Case Presentation: A 19-year-old male in the United States Marine Corps (USMC) presented with severe fatigue and an inability to complete a 15-mile march. His initial hemoglobin (HgB) level was 2.5 g/dL, and his mean corpuscular volume (MCV) was elevated at 131.6 fL. After receiving 4 units of packed red blood cells, his HgB improved to above 7 g/dL. He had experienced fatigue for the past week, limiting his physical endurance. Anemia due to bleeding or nutritional deficiencies was ruled out. Notably, his military entry data showed an elevated glucose-6-phosphate dehydrogenase (G6PD) level of 643 Units/1×10^12 RBC, suggesting ongoing cellular turnover before his presentation.The patient had a small stature, midface hypoplasia, and café-au-lait spots on his skin. A bone marrow biopsy revealed hypercellular marrow with dysplasia and 3-4% blasts, indicating myelodysplastic syndrome (MDS). Additionally, 15-20% of red blood cell precursors displayed ringed sideroblasts. Molecular testing showed complex cytogenetics and a pathologic SF3B1 variant. Paroxysmal nocturnal hemoglobinuria was ruled out with negative flow cytometry.Chromosomal breakage testing using diepoxybutane (DEB) revealed an average of 6.22 DNA breaks per 50 cells, significantly above the normal range of 0.06/50 cells. An inherited Bone Marrow Failure Syndrome panel (iBMFS) detected three variants in the FANCA gene transcript, including one pathologic variant. The patient is currently under evaluation for allogeneic hematopoietic stem cell transplant.
Discussion: Fanconi anemia (FA) is a rare inherited bone marrow failure syndrome, with an incidence of approximately 1 in 300,000 live births. It is often diagnosed in the first decade of life, usually due to cytopenias or congenital anomalies. FA may also manifest later in life, with MDS or acute myeloid leukemia (AML) being common presentations.This case presents FA with atypical MDS, featuring concurrent high-risk complex cytogenetics and more favorable ringed sideroblasts, associated with an SF3B1 variant. Pathogenic mutations in the FANCA gene increase the risk of MDS and AML due to chromosomal instability. While MDS with complex cytogenetics is considered high risk for rapid transformation to AML, MDS with an SF3B1 mutation generally has a better prognosis.The SF3B1 mutation might have provided some protective effect for the patient, contributing to the delayed presentation of FA. Elevated G6PD activity during routine screening of servicemembers could be a valuable clue to an underlying hematologic disorder, prompting further investigation.

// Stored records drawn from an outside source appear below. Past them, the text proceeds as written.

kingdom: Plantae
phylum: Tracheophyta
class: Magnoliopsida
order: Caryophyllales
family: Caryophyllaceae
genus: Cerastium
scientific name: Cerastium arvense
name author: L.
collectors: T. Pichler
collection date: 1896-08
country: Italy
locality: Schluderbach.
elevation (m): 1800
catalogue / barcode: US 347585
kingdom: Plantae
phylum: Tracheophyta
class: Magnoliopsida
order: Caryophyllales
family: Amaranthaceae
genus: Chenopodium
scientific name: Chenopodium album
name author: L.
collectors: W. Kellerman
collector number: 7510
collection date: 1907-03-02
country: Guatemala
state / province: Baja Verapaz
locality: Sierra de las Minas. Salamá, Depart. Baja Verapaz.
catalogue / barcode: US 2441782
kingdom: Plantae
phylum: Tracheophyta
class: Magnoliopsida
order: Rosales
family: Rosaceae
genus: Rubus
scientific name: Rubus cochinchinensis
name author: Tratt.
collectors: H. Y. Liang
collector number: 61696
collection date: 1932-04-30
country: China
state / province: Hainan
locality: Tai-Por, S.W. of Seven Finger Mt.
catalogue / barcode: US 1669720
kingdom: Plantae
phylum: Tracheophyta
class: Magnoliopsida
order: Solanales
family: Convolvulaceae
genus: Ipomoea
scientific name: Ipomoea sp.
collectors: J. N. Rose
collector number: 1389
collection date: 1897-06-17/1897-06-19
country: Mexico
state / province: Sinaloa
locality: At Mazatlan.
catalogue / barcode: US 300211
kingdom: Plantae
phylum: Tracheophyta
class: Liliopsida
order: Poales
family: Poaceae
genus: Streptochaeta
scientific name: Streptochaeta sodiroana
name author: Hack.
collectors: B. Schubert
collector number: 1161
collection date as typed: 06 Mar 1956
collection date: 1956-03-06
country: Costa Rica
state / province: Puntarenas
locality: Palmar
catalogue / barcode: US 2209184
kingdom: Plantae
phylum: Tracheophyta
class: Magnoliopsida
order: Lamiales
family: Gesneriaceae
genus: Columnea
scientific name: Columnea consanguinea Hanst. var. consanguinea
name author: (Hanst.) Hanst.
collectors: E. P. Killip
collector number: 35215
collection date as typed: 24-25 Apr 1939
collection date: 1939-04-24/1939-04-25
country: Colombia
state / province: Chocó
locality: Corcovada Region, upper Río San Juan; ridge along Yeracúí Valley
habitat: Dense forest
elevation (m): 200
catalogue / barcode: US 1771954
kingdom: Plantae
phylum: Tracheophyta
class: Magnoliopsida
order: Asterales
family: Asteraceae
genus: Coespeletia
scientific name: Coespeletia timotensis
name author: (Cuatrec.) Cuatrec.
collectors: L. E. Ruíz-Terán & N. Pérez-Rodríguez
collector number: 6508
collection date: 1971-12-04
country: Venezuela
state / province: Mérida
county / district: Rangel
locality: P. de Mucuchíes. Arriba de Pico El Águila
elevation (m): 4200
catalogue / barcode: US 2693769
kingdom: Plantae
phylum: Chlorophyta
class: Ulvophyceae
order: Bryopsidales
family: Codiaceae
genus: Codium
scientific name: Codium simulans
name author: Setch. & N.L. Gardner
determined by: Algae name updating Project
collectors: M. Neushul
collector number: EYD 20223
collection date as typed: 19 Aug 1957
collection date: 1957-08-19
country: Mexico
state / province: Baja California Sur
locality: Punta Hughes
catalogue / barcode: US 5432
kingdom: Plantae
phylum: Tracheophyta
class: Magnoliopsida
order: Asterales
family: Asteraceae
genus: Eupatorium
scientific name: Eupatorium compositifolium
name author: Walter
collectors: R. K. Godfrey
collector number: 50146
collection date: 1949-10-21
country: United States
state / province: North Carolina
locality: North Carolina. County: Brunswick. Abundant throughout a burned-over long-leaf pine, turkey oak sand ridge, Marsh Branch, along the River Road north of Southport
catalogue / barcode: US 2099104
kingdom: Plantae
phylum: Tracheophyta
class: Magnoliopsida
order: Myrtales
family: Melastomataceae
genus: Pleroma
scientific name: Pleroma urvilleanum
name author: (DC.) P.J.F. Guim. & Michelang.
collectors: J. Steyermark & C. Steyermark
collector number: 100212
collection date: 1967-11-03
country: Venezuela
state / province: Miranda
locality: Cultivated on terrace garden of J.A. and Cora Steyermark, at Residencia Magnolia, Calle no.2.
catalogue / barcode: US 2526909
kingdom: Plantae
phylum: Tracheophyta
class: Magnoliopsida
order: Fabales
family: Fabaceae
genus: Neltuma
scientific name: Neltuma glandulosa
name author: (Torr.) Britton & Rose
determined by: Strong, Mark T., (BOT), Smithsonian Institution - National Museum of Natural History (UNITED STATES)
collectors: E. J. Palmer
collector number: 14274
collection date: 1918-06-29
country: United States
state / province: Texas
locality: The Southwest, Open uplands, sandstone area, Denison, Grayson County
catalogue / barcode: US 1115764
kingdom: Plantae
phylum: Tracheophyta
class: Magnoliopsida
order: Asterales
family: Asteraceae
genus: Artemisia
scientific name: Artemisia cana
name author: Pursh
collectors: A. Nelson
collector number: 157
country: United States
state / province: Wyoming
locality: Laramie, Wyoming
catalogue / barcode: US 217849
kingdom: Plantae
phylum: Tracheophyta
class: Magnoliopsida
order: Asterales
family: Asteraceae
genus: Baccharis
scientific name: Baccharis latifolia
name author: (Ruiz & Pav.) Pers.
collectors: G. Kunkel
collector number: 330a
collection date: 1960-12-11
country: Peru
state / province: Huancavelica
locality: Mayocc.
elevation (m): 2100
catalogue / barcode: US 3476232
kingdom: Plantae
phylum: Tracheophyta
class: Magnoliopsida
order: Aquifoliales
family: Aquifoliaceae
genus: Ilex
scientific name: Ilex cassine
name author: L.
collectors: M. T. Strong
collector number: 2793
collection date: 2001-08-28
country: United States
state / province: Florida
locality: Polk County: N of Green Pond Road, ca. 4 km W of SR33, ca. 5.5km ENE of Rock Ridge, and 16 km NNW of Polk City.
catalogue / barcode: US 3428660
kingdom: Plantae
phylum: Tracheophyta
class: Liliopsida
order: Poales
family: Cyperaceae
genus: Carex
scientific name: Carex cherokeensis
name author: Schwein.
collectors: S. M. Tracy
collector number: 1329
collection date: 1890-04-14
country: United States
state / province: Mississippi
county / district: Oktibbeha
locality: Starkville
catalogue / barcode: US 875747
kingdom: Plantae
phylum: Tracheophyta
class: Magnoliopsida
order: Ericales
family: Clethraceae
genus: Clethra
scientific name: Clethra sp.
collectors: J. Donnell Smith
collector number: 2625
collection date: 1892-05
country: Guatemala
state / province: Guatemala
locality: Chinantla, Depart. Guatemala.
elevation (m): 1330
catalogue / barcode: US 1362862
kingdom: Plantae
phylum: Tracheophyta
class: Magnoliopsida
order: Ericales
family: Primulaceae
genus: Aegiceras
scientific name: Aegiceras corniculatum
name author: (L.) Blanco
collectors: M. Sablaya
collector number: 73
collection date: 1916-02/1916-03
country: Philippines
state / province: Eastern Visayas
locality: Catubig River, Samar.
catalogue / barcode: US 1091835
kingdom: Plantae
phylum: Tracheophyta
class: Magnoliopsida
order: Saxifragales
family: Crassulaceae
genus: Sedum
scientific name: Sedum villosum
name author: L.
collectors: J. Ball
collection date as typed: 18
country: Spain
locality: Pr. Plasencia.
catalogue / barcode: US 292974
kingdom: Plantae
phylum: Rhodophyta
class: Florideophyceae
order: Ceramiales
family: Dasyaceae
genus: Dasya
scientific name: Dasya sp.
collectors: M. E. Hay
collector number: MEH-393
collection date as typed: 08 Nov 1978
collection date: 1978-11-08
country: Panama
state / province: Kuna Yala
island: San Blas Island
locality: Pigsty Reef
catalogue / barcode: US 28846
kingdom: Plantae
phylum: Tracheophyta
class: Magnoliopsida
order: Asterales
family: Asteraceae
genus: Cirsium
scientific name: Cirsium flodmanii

Conclusions: This case underscores a rare presentation of FA with an unusual MDS variant. The presence of high-risk complex cytogenetics and more favorable ringed sideroblasts linked to an SF3B1 variant complicates the clinical picture. Pathogenic mutations in the FANCA gene increase the risk of MDS and AML due to chromosomal instability.Notably, the presence of an SF3B1 mutation is associated with a better prognosis in MDS, potentially contributing to the delayed presentation of FA in this case. Moreover, elevated G6PD activity identified during routine screening could serve as a valuable clinical clue, indicating an underlying hematologic disorder that warrants further investigation. Recognizing such abnormalities may lead to earlier diagnosis and intervention, potentially improving outcomes for patients with rare hematologic conditions like FA.